Vas-tu disputer toutes les Classiques ?
Je vais faire la plupart. Toutes, je ne sais pas si c’est vraiment la bonne option pour moi pour l'instant. Je suis en réflexion avec mon entraîneur, les entraîneurs de l’équipe et les DS pour savoir ce qui me correspond le mieux. Enchaîner toutes les Classiques, ça me ferait rester un certain temps en Belgique. Est-ce que c’est bien de rester seul à l’hôtel ? Les prochains stages vont être axés en ce sens. Je veux faire impérativement les Monuments, Paris-Roubaix et le Tour des Flandres. Des Classiques comme Kuurne-Bruxelles-Kuurne me correspondent bien aussi, c’est un échelon un peu plus bas… Il y a aussi Gand-Wevelgem. Il y en a de belles un peu en dessous qui peuvent me correspondre. Il va falloir bien regarder l’échelonnement du calendrier. Je suis impatient d’y être. 

Y en a-t-il une qui ressort du lot dans ton esprit ?
C’est toujours la même et ça ne changera jamais, c’est Paris-Roubaix. C’est le Graal ultime. Le Tour des Flandres est aussi le Graal, mais j’ai un penchant un peu plus fort pour Roubaix. Ces deux courses sont tellement incroyables avec la ferveur du public. C’est quelque chose de fou. Quand tu es au départ d’une course comme ça, tu te dis que tu as vraiment une chance unique. Tu ne peux que donner le meilleur de toi-même jusqu’à l’arrivée. C’est pour ça aussi que ce sont sûrement les deux courses les plus dures au monde : les conditions météo, le public, le stress, la dangerosité, les chutes… C’est tout un ensemble. Paris-Roubaix est quand même en première position. 

« TOUJOURS CONTINUER À ÊTRE UN TRAVAILLEUR »

L’an passé, tu as participé à la Course de la Paix et au Mondial U23. Peut-on encore te revoir en 2024 avec l’équipe de France Espoirs ?
Je ne sais pas du tout. Maintenant que j’ai arrêté mon cursus scolaire et que j’ai plus de temps, mon objectif est de me consacrer au domaine professionnel, au WorldTour et les courses un peu en dessous. Mais pourquoi pas retenter sur un Championnat du Monde vu qu’il y a des coureurs qui sont Espoirs 3 et qui y vont toujours ? C’est quand même une course que je respecte, surtout du fait de courir avec le maillot de l’équipe de France.
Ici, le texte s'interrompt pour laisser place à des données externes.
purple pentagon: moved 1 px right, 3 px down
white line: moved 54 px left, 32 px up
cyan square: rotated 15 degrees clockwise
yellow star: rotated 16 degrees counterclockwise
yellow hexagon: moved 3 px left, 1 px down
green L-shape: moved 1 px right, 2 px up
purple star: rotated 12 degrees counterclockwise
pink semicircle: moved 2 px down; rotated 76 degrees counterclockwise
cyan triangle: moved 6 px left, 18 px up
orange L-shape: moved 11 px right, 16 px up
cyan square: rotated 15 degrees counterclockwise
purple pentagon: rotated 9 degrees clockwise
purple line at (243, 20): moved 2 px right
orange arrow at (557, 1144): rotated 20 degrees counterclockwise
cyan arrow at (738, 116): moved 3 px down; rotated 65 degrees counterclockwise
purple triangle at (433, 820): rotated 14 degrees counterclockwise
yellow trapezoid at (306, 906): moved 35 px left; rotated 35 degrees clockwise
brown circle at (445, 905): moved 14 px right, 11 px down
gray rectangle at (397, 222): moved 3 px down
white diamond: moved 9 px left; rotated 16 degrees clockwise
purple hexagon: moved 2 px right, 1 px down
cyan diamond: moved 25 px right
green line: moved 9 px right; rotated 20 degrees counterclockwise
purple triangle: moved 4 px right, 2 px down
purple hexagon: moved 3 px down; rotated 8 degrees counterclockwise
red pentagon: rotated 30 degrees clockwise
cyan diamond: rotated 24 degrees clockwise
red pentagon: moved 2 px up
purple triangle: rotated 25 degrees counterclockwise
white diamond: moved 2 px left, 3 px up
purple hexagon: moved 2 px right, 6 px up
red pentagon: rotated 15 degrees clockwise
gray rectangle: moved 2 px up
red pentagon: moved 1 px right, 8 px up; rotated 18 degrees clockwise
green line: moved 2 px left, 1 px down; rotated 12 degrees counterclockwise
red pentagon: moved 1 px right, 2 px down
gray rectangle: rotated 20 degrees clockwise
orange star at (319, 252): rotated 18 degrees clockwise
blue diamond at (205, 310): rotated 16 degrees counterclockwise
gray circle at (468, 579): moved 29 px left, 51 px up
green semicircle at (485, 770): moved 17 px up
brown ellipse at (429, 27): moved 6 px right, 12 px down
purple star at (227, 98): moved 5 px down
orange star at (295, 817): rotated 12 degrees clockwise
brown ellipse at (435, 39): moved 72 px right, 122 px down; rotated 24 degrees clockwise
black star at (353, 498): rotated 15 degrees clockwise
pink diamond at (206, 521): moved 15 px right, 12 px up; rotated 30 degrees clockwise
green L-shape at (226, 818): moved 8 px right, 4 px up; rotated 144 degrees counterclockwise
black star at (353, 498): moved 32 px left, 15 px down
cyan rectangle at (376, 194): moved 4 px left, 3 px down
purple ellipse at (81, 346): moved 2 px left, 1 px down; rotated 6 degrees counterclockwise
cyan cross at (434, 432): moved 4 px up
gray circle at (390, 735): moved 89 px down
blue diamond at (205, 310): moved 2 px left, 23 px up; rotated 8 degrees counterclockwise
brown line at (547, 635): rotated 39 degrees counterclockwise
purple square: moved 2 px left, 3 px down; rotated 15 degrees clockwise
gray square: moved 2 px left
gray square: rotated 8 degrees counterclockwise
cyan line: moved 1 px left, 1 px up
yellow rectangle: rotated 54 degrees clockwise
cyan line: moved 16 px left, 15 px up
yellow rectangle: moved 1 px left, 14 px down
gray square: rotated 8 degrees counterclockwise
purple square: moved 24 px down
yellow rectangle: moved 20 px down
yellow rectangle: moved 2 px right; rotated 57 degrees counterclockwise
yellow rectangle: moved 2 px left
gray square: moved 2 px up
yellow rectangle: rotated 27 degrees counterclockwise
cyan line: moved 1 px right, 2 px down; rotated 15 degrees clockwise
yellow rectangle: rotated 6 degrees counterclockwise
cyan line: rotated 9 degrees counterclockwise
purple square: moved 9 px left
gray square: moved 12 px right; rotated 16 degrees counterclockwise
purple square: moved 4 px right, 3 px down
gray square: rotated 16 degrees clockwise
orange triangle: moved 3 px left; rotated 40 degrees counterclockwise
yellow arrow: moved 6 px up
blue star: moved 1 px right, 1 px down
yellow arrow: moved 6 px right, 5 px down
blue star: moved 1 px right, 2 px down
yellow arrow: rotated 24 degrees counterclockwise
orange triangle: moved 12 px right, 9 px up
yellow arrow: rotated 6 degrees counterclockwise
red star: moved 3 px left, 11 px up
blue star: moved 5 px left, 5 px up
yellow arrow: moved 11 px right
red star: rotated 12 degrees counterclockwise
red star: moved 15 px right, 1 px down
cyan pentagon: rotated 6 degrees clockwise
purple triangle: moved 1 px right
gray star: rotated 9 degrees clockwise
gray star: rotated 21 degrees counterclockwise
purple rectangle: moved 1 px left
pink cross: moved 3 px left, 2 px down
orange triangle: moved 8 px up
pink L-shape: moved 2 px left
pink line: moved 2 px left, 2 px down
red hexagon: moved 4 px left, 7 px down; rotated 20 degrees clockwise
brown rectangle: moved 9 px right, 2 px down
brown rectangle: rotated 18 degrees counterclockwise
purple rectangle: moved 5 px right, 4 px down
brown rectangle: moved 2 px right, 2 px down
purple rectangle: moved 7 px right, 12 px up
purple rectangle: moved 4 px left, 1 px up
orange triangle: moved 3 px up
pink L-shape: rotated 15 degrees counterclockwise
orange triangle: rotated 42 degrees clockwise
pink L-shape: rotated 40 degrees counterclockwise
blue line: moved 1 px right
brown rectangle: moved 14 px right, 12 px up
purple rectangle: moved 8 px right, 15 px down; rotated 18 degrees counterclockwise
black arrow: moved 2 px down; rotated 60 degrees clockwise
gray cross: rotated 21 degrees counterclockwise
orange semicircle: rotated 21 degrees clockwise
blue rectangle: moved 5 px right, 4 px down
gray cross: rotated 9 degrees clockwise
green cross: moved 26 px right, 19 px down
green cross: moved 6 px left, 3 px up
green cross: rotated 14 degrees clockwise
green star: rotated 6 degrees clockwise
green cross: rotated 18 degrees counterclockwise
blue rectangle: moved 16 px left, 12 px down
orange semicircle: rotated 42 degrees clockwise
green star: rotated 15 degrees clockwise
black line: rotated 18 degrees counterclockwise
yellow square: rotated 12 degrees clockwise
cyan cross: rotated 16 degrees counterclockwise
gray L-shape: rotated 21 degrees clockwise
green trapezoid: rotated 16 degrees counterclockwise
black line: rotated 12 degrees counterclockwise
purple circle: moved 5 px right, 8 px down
Mais je pourrais peut-être essayer aussi de viser une sélection chez les pros ? Ce sera plus compliqué mais je peux peut-être l’envisager. Il faut se mettre des ambitions assez hautes pour pouvoir aller chercher des résultats. Je ne me mets pas de limite, mais chaque chose en son temps. Je pense que j’ai bien progressé cette année, à mon rythme, sur pas mal de points et j’en suis vraiment content.

Tu fais partie des coureurs qui sont connus depuis les rangs Cadets. Si on t’avait dit à l’époque que tu en serais là fin 2023, que te serais-tu dit ?
Pour moi, c’est encore mieux qu’imaginé. Pouvoir être dans une équipe comme ça en étant français, maintenant avec le nouveau sponsor Decathlon, c’est une chose incroyable. Je n’aurais pas pu l’imaginer à ce stade. J’ai toujours eu un petit rêve dans ma tête qui me disait qu’un jour, il fallait que je sois pro en vélo. J’ai réussi à le réaliser. J’ai d’autres rêves mais il faut s’entraîner dur. Je suis assez chanceux de pouvoir faire du vélo chez les pros, mais ça passe aussi par du travail. Quand on commence jeune le vélo, qu’on gagne beaucoup de courses et qu’on ne gagne plus en arrivant chez les pros, c’est sûr que c’est très difficile. Mon entourage me fait progresser là-dessus. Il faut se dire chaque chose en son temps. Chacun progresse à sa vitesse.

Tu arrives à le relativiser ?
Il faut toujours croire en ses rêves et ça ne se fait pas non plus en un claquement de doigts. Ça passe par du travail, mais c’est surtout lié au mental. Quand j’étais jeune, j’ai gagné beaucoup de courses, peut-être en facilité car j’étais plus développé que d’autres du même âge. Je le pense souvent. Cet écart commence à se resserrer en Juniors puis en Espoirs… Et là, on voit vraiment ceux qui arrivent à faire la différence avec le mental, ceux qui sont toujours là… Il y a l’école, les copains qui partent faire la fête… Il y a tout un ensemble qui fait que le vélo est très difficile autour de 18 ans. Il ne faut rien lâcher et toujours continuer à être un travailleur, croire en ses rêves et se dire que ça peut arriver. Pour ma part, ça m’est arrivé donc ça peut arriver à une autre personne. J’encourage tous les jeunes qui ont été comme moi à persévérer et un jour, vous aurez l’opportunité.